Records provided =

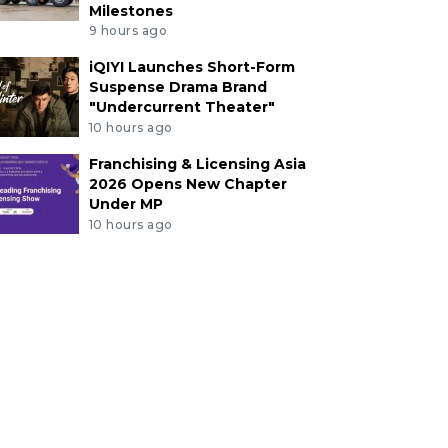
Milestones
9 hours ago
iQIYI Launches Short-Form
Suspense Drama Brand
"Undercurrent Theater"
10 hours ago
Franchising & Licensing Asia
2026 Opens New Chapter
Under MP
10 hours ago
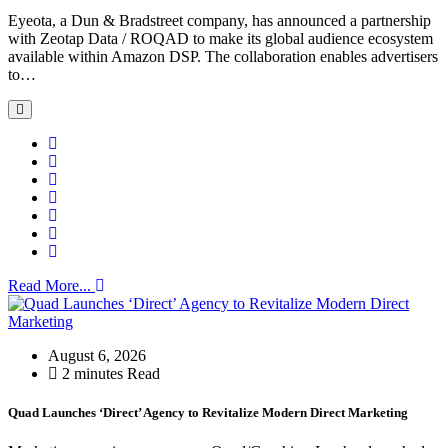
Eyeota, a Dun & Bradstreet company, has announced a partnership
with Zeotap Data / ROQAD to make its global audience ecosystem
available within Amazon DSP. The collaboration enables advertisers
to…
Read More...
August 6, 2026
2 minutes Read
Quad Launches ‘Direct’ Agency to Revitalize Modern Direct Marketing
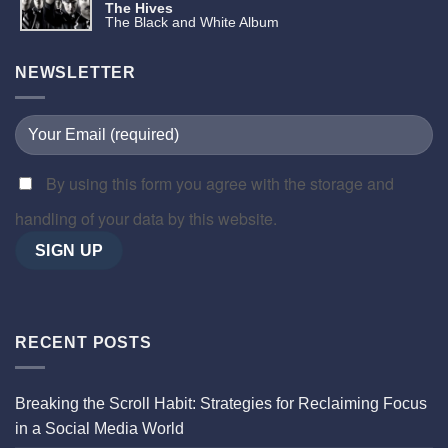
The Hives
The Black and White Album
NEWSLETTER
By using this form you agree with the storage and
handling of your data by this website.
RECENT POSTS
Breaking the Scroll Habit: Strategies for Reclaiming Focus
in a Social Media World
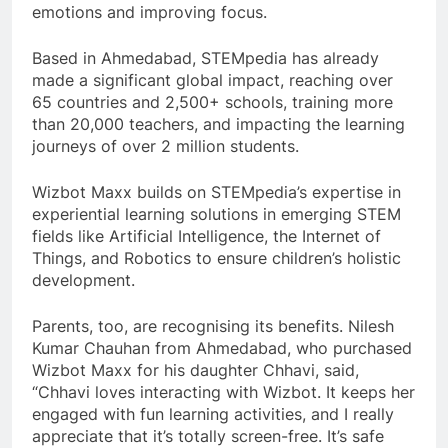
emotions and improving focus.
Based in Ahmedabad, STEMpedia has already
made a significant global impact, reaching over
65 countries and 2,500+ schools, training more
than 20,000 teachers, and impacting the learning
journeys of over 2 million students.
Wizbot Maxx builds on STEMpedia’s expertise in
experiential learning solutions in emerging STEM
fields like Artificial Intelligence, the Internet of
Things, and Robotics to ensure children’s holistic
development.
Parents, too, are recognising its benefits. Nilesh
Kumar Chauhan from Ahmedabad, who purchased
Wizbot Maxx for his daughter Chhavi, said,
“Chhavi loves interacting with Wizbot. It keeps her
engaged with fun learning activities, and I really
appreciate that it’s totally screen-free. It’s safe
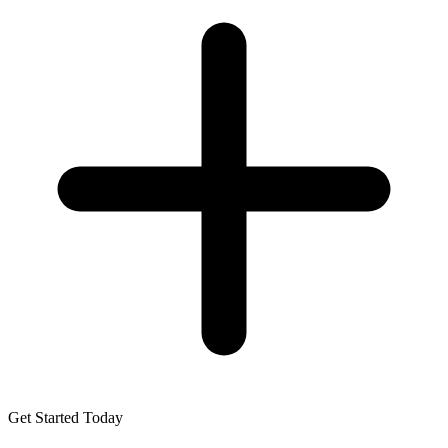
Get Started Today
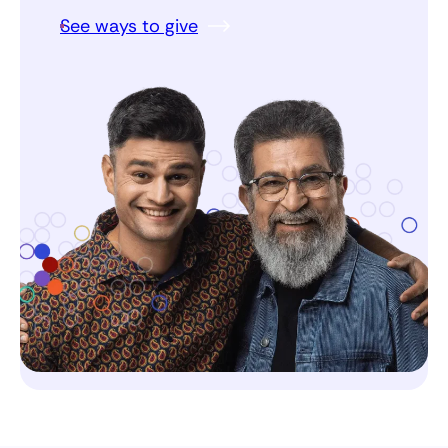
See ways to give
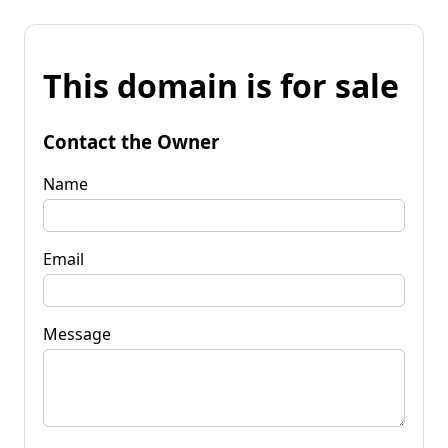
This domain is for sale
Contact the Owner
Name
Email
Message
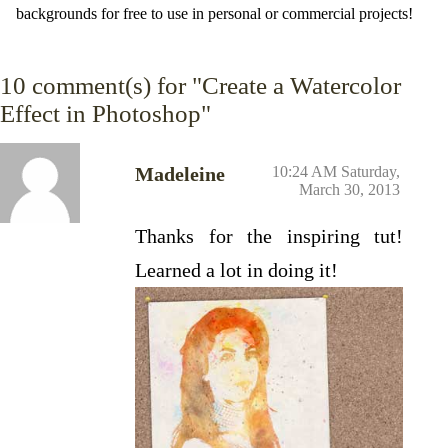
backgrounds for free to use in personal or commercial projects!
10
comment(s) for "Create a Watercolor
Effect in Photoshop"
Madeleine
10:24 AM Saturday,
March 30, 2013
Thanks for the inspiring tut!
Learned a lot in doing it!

Job item = Put each line of the listing above into the copy exactly, dropping the pictures.

Task solution =
Milestones
9 hours ago
iQIYI Launches Short-Form
Suspense Drama Brand
"Undercurrent Theater"
10 hours ago
Franchising & Licensing Asia
2026 Opens New Chapter
Under MP
10 hours ago
Eyeota, a Dun & Bradstreet company, has announced a partnership
with Zeotap Data / ROQAD to make its global audience ecosystem
available within Amazon DSP. The collaboration enables advertisers
to…
Read More...
August 6, 2026
2 minutes Read
Quad Launches ‘Direct’ Agency to Revitalize Modern Direct Marketing
The Hives
The Black and White Album
NEWSLETTER
By using this form you agree with the storage and
handling of your data by this website.
RECENT POSTS
Breaking the Scroll Habit: Strategies for Reclaiming Focus
in a Social Media World
emotions and improving focus.
Based in Ahmedabad, STEMpedia has already
made a significant global impact, reaching over
65 countries and 2,500+ schools, training more
than 20,000 teachers, and impacting the learning
journeys of over 2 million students.
Wizbot Maxx builds on STEMpedia’s expertise in
experiential learning solutions in emerging STEM
fields like Artificial Intelligence, the Internet of
Things, and Robotics to ensure children’s holistic
development.
Parents, too, are recognising its benefits. Nilesh
Kumar Chauhan from Ahmedabad, who purchased
Wizbot Maxx for his daughter Chhavi, said,
“Chhavi loves interacting with Wizbot. It keeps her
engaged with fun learning activities, and I really
appreciate that it’s totally screen-free. It’s safe
Get Started Today
See ways to give
This domain is for sale
Contact the Owner
Name
Email
Message
backgrounds for free to use in personal or commercial projects!
10
comment(s) for "Create a Watercolor
Effect in Photoshop"
Madeleine
10:24 AM Saturday,
March 30, 2013
Thanks for the inspiring tut!
Learned a lot in doing it!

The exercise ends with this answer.